Kyriakos’ Mock UX Portfolio Project

I received a zip file with a set of examples and a document outlining the goal of the portfolio project. Here was the premise of the mock company:

Company Info: Medium-based company that provides removals/storage services. It is based in North West England and particularly in the city of Manchester. It provides services across all the UK. Company has a variety of customers but the main focus is on students. It is important that the new design can provide users with quick learning about what the company is and what it does through limited text and evocative imagery. It is also essential that the navigation is clear and simple.

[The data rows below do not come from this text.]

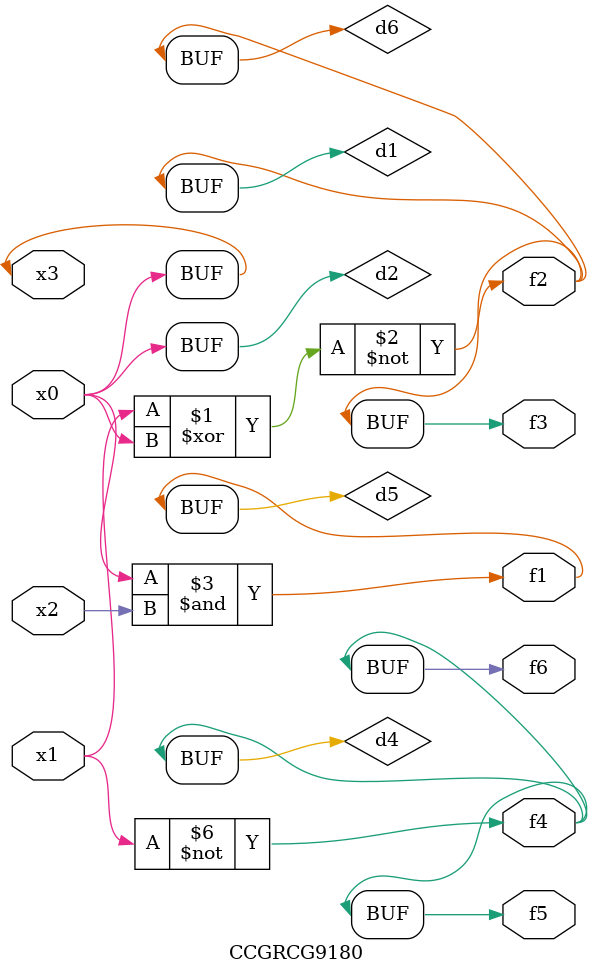
<source format=v>
module CCGRCG9180(
	input x0, x1, x2, x3,
	output f1, f2, f3, f4, f5, f6
);

	wire d1, d2, d3, d4, d5, d6;

	xnor (d1, x1, x3);
	buf (d2, x0, x3);
	nand (d3, x0, x2);
	not (d4, x1);
	nand (d5, d3);
	or (d6, d1);
	assign f1 = d5;
	assign f2 = d6;
	assign f3 = d6;
	assign f4 = d4;
	assign f5 = d4;
	assign f6 = d4;
endmodule

</source>
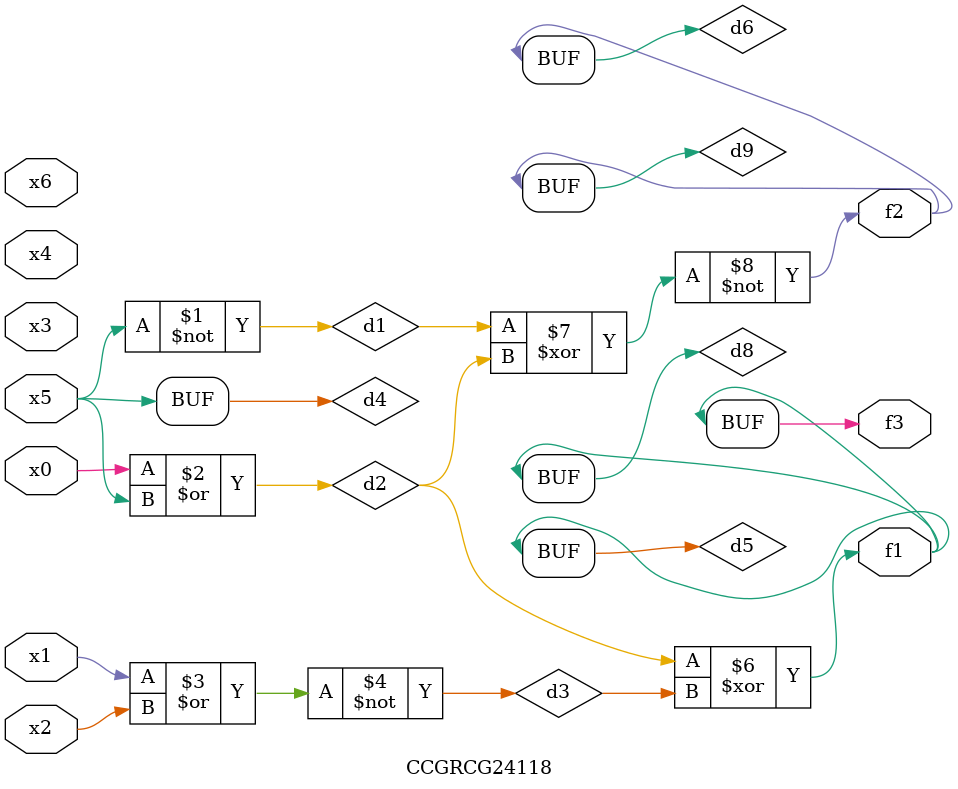
<source format=v>
module CCGRCG24118(
	input x0, x1, x2, x3, x4, x5, x6,
	output f1, f2, f3
);

	wire d1, d2, d3, d4, d5, d6, d7, d8, d9;

	nand (d1, x5);
	or (d2, x0, x5);
	nor (d3, x1, x2);
	xnor (d4, d1);
	xor (d5, d2, d3);
	xnor (d6, d1, d2);
	not (d7, x4);
	buf (d8, d5);
	xor (d9, d6);
	assign f1 = d8;
	assign f2 = d9;
	assign f3 = d8;
endmodule

</source>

A great start to a premise. Accompanied with the introduction was the examples he provided; 2 persona write-ups, 2 narrative journeys, and 5 wireframes. I am not sure if Kyriakos is a graphic artist, so maybe mockups weren’t appropriate.



Personas – The personas are brief but a pretty good example of how an ad-hoc persona could be spelled out. Goals, needs, experience and frustrations each have a section. Having some points drawn out makes it easier for a group to ask “What does Steven want? What will make Raquel successful here?” There is a brief narrative about why exactly they are a target customer and what their specific problem is. At this point, these personas are just as fleshed out as a lot of actual personas. They don’t have to be pages and pages long. Just enough to help focus the group and keep the discussions centered on “what problem are we trying to solve for Steve/Raquel.”

Narrative Journeys – The narrative journey maps do a good job of illustrating how you can take a persona and lead them through a common or presumed path through your site or product. We take Steve and Raquel through a common problem they might be trying to solve and walk through what we assume are the steps. Adding in the comments/questions/ideas, and you’re starting to get a picture of just what they will experience. This is one of my favorite exercises because it highlights problems that would be overlooked if you didn’t get it all down on the sticky notes.

Wireframes – Wireframes are a departure from the personas/narratives. Now is the time to implement the information architecture and interface for the site or product. Hopefully with these you can start to run the personas through them and ask if you think it solves their problem. If you can test with some users, that’s even better. But if you only have the ad-hoc personas and limited time, the wireframes will have to be vetted against your best guesses. It’s still much more desirable than no testing at all. The wireframes are also heavily annotated, which is an awesome way to show what you were thinking and how you would implement an interaction. It would give a designer or a developer something to go on if you weren’t around to lead them through each detail.

All these things give someone conducting an interview ample material to ask you about and delve into your process and ideas. Kyriakos went from not really having anything to show to having something that is probably going to put him at an advantage against people who show up with nothing (or in some cases, just with screenshots of finished projects).

Best of luck to you

Remember: employers and interviewers want to know what you can do for them if they hire you, not necessarily what you’ve done in the past. Showing previously done work is a great way to show what you’re capable, but so is a work sample or mock portfolio. This is especially true if you’re new to the field or are interviewing for a entry to mid-level position. Certainly don’t ever show up with nothing. I’ve interviewed a fair number of UX candidates over the last year, and probably half of them don’t even come prepared with as much material as Kyriakos provided.

Feel free to contact me if you want some more ideas or advice. I love to talk UX and I especially love helping others. If you found this blog by trying to research UX portfolios or UX interviews, let me know, and good luck!

I love all things experience design. I work as a Principal Service Experience Designer at Intuit in Mountain View, CA.
  • Ezgi

    Awesome blog, I find it to be really useful, and thanks for all the help!

  • Satu

    Excellent article! A work sample portfolio is a great idea also for people like me who have been working mostly with a company’s internal, non-commercial designs which cannot be shared.